The Association for Computing Machinery (ACM) announced this week that MIT CSAIL PhD student ‘19 Jiajun Wu was selected for an honorable mention for his dissertation “Learning to See the Physical World.”
His work has advanced AI for perceiving the physical world by integrating bottom-up recognition in neural networks with top-down simulation engines, graphical models, and probabilistic programs. Despite phenomenal progress in the past decade, current AI methods tackle only specific problems, require large amounts of training data, and easily break when generalizing to new tasks or environments.

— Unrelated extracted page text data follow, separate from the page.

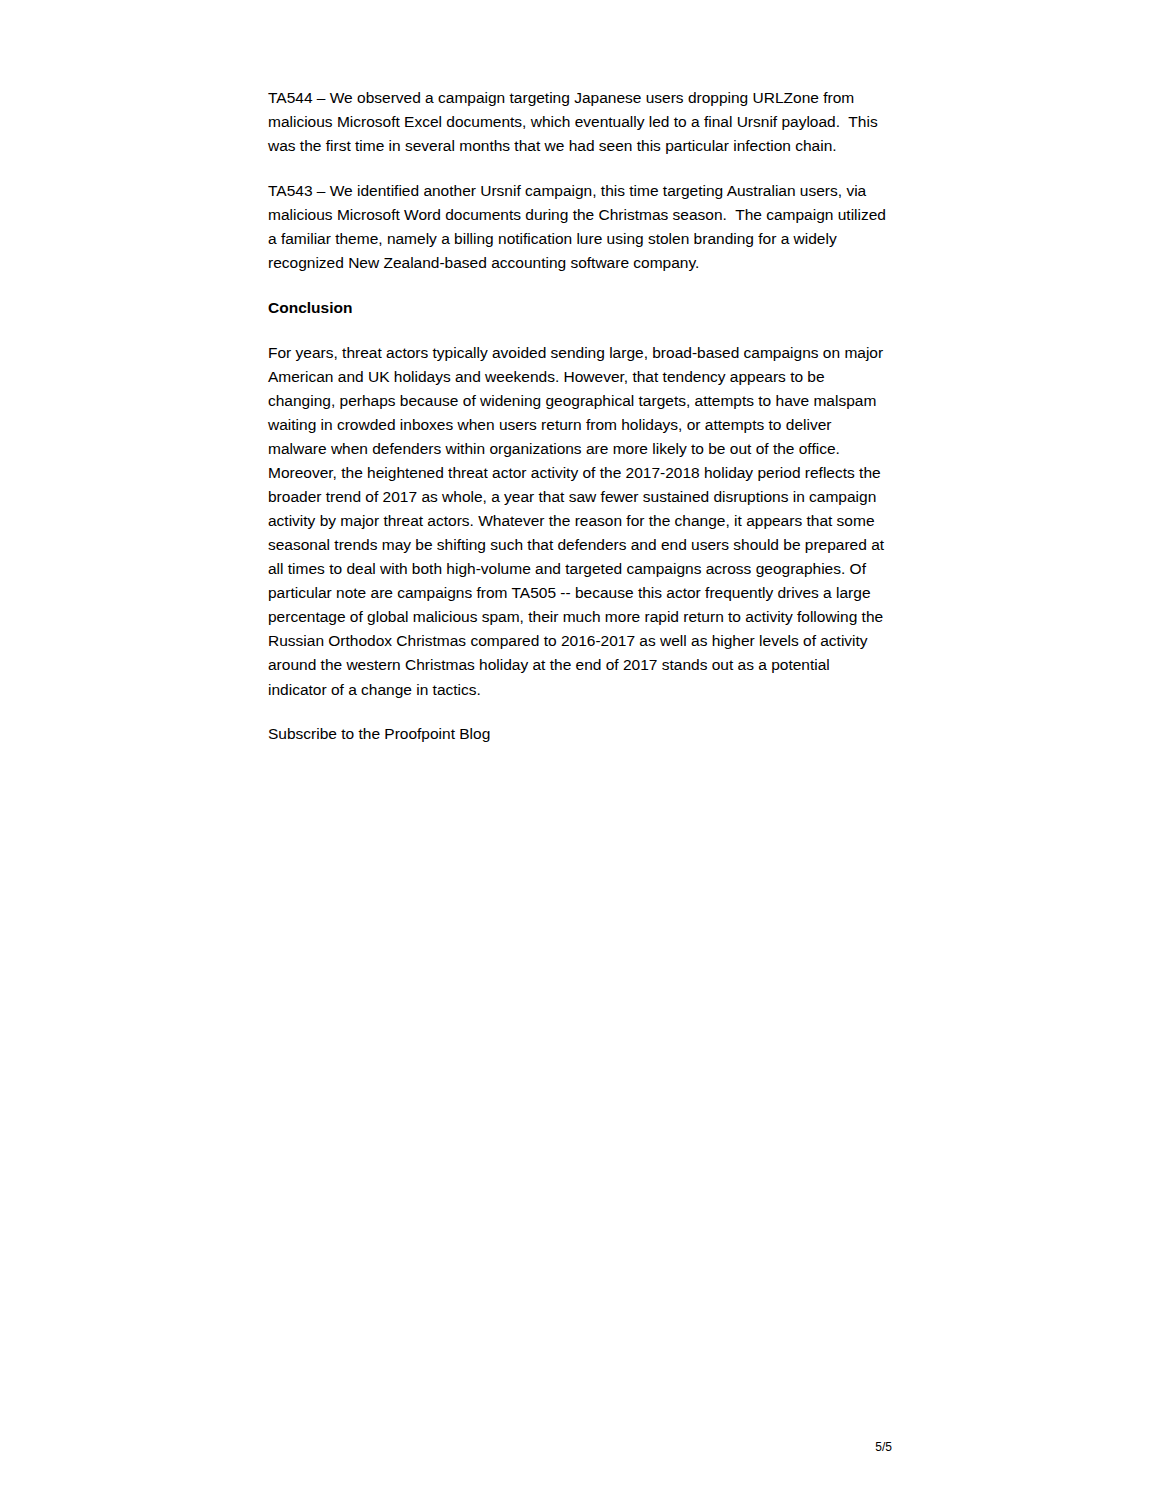TA544 – We observed a campaign targeting Japanese users dropping URLZone from malicious Microsoft Excel documents, which eventually led to a final Ursnif payload. This was the first time in several months that we had seen this particular infection chain.
TA543 – We identified another Ursnif campaign, this time targeting Australian users, via malicious Microsoft Word documents during the Christmas season. The campaign utilized a familiar theme, namely a billing notification lure using stolen branding for a widely recognized New Zealand-based accounting software company.
Conclusion
For years, threat actors typically avoided sending large, broad-based campaigns on major American and UK holidays and weekends. However, that tendency appears to be changing, perhaps because of widening geographical targets, attempts to have malspam waiting in crowded inboxes when users return from holidays, or attempts to deliver malware when defenders within organizations are more likely to be out of the office. Moreover, the heightened threat actor activity of the 2017-2018 holiday period reflects the broader trend of 2017 as whole, a year that saw fewer sustained disruptions in campaign activity by major threat actors. Whatever the reason for the change, it appears that some seasonal trends may be shifting such that defenders and end users should be prepared at all times to deal with both high-volume and targeted campaigns across geographies. Of particular note are campaigns from TA505 -- because this actor frequently drives a large percentage of global malicious spam, their much more rapid return to activity following the Russian Orthodox Christmas compared to 2016-2017 as well as higher levels of activity around the western Christmas holiday at the end of 2017 stands out as a potential indicator of a change in tactics.
Subscribe to the Proofpoint Blog
5/5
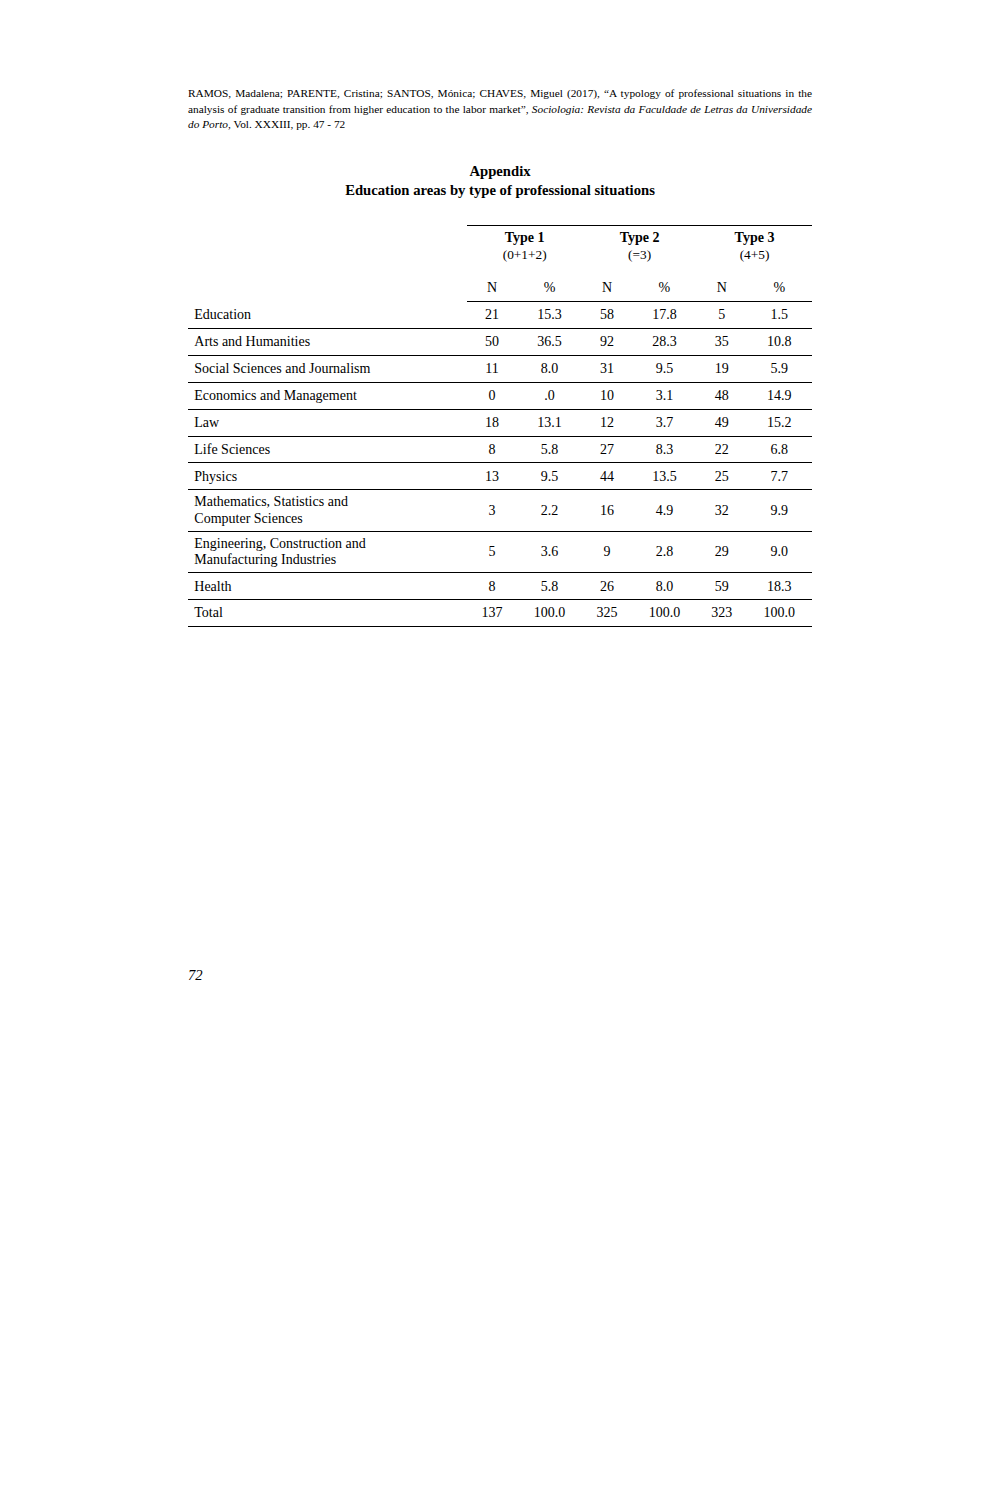RAMOS, Madalena; PARENTE, Cristina; SANTOS, Mónica; CHAVES, Miguel (2017), “A typology of professional situations in the analysis of graduate transition from higher education to the labor market”, Sociologia: Revista da Faculdade de Letras da Universidade do Porto, Vol. XXXIII, pp. 47 - 72
Appendix
Education areas by type of professional situations
| | Type 1 (0+1+2) | Type 2 (=3) | Type 3 (4+5) |
| --- | --- | --- | --- |
| | N | % | N | % | N | % |
| Education | 21 | 15.3 | 58 | 17.8 | 5 | 1.5 |
| Arts and Humanities | 50 | 36.5 | 92 | 28.3 | 35 | 10.8 |
| Social Sciences and Journalism | 11 | 8.0 | 31 | 9.5 | 19 | 5.9 |
| Economics and Management | 0 | .0 | 10 | 3.1 | 48 | 14.9 |
| Law | 18 | 13.1 | 12 | 3.7 | 49 | 15.2 |
| Life Sciences | 8 | 5.8 | 27 | 8.3 | 22 | 6.8 |
| Physics | 13 | 9.5 | 44 | 13.5 | 25 | 7.7 |
| Mathematics, Statistics and Computer Sciences | 3 | 2.2 | 16 | 4.9 | 32 | 9.9 |
| Engineering, Construction and Manufacturing Industries | 5 | 3.6 | 9 | 2.8 | 29 | 9.0 |
| Health | 8 | 5.8 | 26 | 8.0 | 59 | 18.3 |
| Total | 137 | 100.0 | 325 | 100.0 | 323 | 100.0 |
72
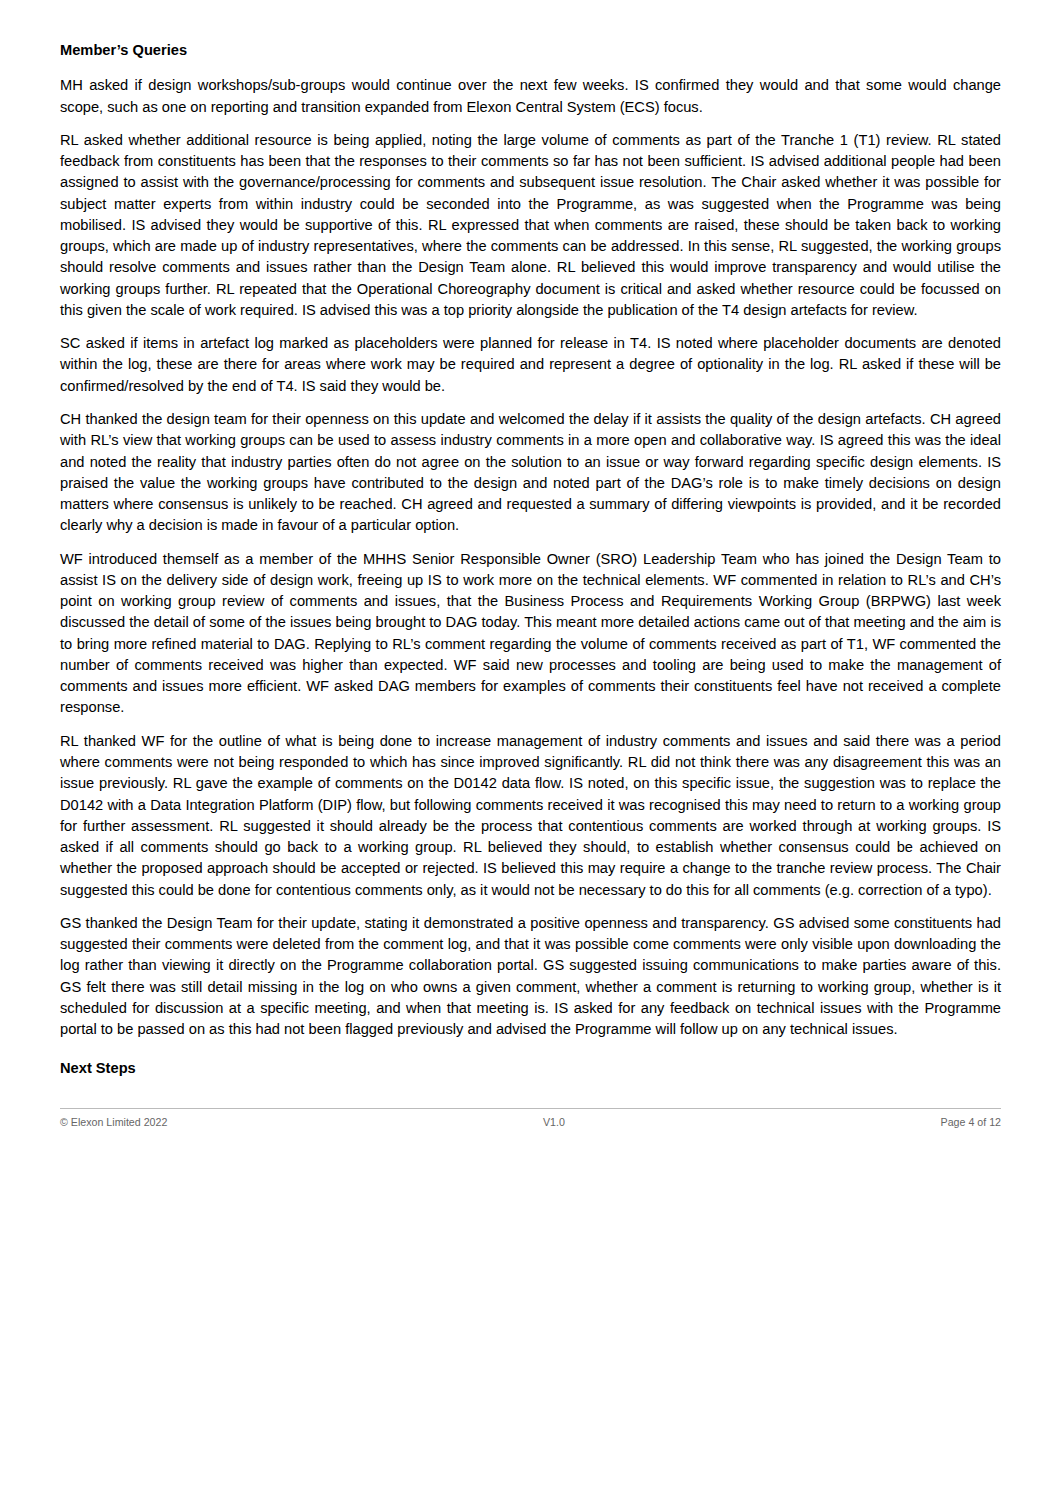Member’s Queries
MH asked if design workshops/sub-groups would continue over the next few weeks. IS confirmed they would and that some would change scope, such as one on reporting and transition expanded from Elexon Central System (ECS) focus.
RL asked whether additional resource is being applied, noting the large volume of comments as part of the Tranche 1 (T1) review. RL stated feedback from constituents has been that the responses to their comments so far has not been sufficient. IS advised additional people had been assigned to assist with the governance/processing for comments and subsequent issue resolution. The Chair asked whether it was possible for subject matter experts from within industry could be seconded into the Programme, as was suggested when the Programme was being mobilised. IS advised they would be supportive of this. RL expressed that when comments are raised, these should be taken back to working groups, which are made up of industry representatives, where the comments can be addressed. In this sense, RL suggested, the working groups should resolve comments and issues rather than the Design Team alone. RL believed this would improve transparency and would utilise the working groups further. RL repeated that the Operational Choreography document is critical and asked whether resource could be focussed on this given the scale of work required. IS advised this was a top priority alongside the publication of the T4 design artefacts for review.
SC asked if items in artefact log marked as placeholders were planned for release in T4. IS noted where placeholder documents are denoted within the log, these are there for areas where work may be required and represent a degree of optionality in the log. RL asked if these will be confirmed/resolved by the end of T4. IS said they would be.
CH thanked the design team for their openness on this update and welcomed the delay if it assists the quality of the design artefacts. CH agreed with RL’s view that working groups can be used to assess industry comments in a more open and collaborative way. IS agreed this was the ideal and noted the reality that industry parties often do not agree on the solution to an issue or way forward regarding specific design elements. IS praised the value the working groups have contributed to the design and noted part of the DAG’s role is to make timely decisions on design matters where consensus is unlikely to be reached. CH agreed and requested a summary of differing viewpoints is provided, and it be recorded clearly why a decision is made in favour of a particular option.
WF introduced themself as a member of the MHHS Senior Responsible Owner (SRO) Leadership Team who has joined the Design Team to assist IS on the delivery side of design work, freeing up IS to work more on the technical elements. WF commented in relation to RL’s and CH’s point on working group review of comments and issues, that the Business Process and Requirements Working Group (BRPWG) last week discussed the detail of some of the issues being brought to DAG today. This meant more detailed actions came out of that meeting and the aim is to bring more refined material to DAG. Replying to RL’s comment regarding the volume of comments received as part of T1, WF commented the number of comments received was higher than expected. WF said new processes and tooling are being used to make the management of comments and issues more efficient. WF asked DAG members for examples of comments their constituents feel have not received a complete response.
RL thanked WF for the outline of what is being done to increase management of industry comments and issues and said there was a period where comments were not being responded to which has since improved significantly. RL did not think there was any disagreement this was an issue previously. RL gave the example of comments on the D0142 data flow. IS noted, on this specific issue, the suggestion was to replace the D0142 with a Data Integration Platform (DIP) flow, but following comments received it was recognised this may need to return to a working group for further assessment. RL suggested it should already be the process that contentious comments are worked through at working groups. IS asked if all comments should go back to a working group. RL believed they should, to establish whether consensus could be achieved on whether the proposed approach should be accepted or rejected. IS believed this may require a change to the tranche review process. The Chair suggested this could be done for contentious comments only, as it would not be necessary to do this for all comments (e.g. correction of a typo).
GS thanked the Design Team for their update, stating it demonstrated a positive openness and transparency. GS advised some constituents had suggested their comments were deleted from the comment log, and that it was possible come comments were only visible upon downloading the log rather than viewing it directly on the Programme collaboration portal. GS suggested issuing communications to make parties aware of this. GS felt there was still detail missing in the log on who owns a given comment, whether a comment is returning to working group, whether is it scheduled for discussion at a specific meeting, and when that meeting is. IS asked for any feedback on technical issues with the Programme portal to be passed on as this had not been flagged previously and advised the Programme will follow up on any technical issues.
Next Steps
© Elexon Limited 2022 V1.0 Page 4 of 12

Wu addresses the problem of physical scene understanding—how to build efficient and versatile machines that learn to see, reason about, and interact with the physical world. The key insight is to exploit the causal structure of the world, using simulation engines for computer graphics, physics, and language, and to integrate them with deep learning. His dissertation spans perception, physics and reasoning, with the goal of seeing and reasoning about the physical world as humans do. The work bridges the various disciplines of artificial intelligence, addressing key problems in perception, dynamics modeling, and cognitive reasoning.
Wu was advised by MIT professors and CSAIL principal investigators Bill Freeman, Joshua Tenenbaum, and Armando Solar-Lezama.
Wu is an Assistant Professor of Computer Science at Stanford University. His research interests include physical scene understanding, dynamics models, and multi-modal perception. He received his PhD and SM degree in Electrical Engineering and Computer Science from MIT, and Bachelor’s degrees in Computer Science and Economics from Tsinghua University in Beijing, China.
The 2019 Doctoral Dissertation Award recipients will be formally recognized at the annual ACM Awards Banquet on October 3 in San Francisco.